For us, this shows that militancy is always about more than tactics or combativeness; it is tied to questions of affect: how movements enable people to grow their own capacities and become new people (or don’t). Marina Sitrin consistently foregrounds affect in her own work with horizontalist movements in Argentina, and when we interviewed her for this book, she talked about her experience with the different affective spaces created by groups she has been involved with:
On a basic level, the space a group or movement creates from the beginning is key—the tone and openness, or not, makes a big difference if one wants to focus on new relationships with one another. Along these same lines, ideological rigidity and hierarchies in ideas, formal and informal, create a closed and eventually nasty space for those not ascribing to the ideology or a part of the clique. People do not stay in movements that organize in this way, or if they do it is with a sort of obedience that is not transformative and instead creates versions of the same power and hierarchy … My early organizing experiences were fortunately with anti-racist and later Central American Solidarity movements, with people who had been a part of the civil rights and later anti-nuclear movements, so who had a focus at least in part on social relationships and democracy. Later however, when I decided I needed to be a part of a revolutionary group that was organizing against capitalism as a whole, well, I found myself in a few different centrist socialist groups which were really soul-deadening. It was all about ideology and guilt. One could never do enough, and could never know enough or quote enough of whomever was the revolutionary of the day (James Cannon, Tony Cliff, etc). It was also politically all about the end and not the day to day, that even included women, which one would think, after the radical feminist movement, [that] these groups would get that relationships have to change now; but no, it was all about the future free society we all had to work for—accepting relationships as they are, pretty much. I later came around some anarchist groups, thinking that they would be more open and focused on the day to day, as that is what I had read from the theory, but found the rigidity around identity too harsh and since I was not squatting or dressing a certain way I was kept at arm’s length—which was fine since I felt too rejected to try very hard.[145]

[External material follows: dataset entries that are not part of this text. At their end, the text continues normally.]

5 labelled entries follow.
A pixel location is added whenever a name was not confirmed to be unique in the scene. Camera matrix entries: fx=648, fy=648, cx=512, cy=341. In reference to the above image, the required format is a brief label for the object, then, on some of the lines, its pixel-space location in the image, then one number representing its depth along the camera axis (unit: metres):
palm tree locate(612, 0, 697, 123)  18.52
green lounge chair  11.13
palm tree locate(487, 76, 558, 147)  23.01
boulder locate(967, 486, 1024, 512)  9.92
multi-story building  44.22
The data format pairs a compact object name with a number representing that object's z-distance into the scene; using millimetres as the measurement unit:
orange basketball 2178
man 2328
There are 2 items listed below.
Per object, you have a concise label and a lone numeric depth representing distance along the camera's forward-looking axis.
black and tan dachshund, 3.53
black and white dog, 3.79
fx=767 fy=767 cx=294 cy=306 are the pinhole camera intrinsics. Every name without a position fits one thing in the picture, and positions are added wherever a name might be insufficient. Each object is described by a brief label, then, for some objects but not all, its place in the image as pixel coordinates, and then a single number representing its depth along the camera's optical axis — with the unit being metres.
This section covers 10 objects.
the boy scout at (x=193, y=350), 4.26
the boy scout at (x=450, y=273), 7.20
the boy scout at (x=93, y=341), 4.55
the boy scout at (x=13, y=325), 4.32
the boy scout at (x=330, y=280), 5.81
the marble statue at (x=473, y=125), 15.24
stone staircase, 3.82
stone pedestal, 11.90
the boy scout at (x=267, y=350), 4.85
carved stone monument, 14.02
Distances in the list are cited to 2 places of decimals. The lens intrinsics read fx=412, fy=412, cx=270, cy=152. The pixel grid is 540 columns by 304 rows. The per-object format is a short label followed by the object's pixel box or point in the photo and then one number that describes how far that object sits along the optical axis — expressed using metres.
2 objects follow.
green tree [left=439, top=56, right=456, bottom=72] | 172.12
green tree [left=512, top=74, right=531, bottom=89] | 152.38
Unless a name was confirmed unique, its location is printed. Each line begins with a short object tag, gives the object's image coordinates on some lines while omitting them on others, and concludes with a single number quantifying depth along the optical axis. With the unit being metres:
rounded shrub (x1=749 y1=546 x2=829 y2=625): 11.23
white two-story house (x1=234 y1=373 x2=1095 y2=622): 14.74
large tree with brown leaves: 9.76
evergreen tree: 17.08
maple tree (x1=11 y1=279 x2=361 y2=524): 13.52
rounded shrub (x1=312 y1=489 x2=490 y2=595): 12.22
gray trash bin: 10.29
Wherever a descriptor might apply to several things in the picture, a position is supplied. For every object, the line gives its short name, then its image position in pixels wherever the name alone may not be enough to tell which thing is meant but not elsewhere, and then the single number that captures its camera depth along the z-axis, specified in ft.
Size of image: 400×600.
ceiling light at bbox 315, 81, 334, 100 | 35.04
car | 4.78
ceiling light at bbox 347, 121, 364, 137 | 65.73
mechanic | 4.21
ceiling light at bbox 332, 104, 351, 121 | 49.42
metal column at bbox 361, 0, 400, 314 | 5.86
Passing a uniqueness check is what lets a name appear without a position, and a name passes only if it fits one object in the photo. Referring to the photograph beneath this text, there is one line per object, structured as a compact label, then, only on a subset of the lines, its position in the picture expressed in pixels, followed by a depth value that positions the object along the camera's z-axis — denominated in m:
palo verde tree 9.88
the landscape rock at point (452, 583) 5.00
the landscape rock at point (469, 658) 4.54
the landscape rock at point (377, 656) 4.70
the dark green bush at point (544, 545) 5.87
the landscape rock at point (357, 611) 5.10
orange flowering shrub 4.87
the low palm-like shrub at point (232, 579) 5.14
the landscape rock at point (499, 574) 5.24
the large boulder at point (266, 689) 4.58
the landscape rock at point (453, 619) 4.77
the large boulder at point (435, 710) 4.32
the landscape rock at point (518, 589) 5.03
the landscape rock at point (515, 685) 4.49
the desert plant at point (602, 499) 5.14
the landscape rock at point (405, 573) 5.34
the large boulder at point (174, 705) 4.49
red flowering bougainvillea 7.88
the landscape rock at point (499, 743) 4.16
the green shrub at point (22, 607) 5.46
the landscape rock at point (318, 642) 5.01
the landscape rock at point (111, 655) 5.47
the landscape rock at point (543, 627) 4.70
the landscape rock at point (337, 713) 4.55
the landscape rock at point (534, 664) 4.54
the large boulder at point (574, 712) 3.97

Sitrin’s account makes it clear that rigid radicalism does not stem from one ideology or group in particular. Marxism-Leninism has lost its grip on many movements, and accounts of such groups can sound strange and distant today. In North America at least, the dream of a revolutionary seizure of state power has lost a lot of its force, but in many cases Marxist ideology has been superseded by other ideological closures and sectarian tendencies. Currents of anarchism can be just as hostile and ideologically rigid.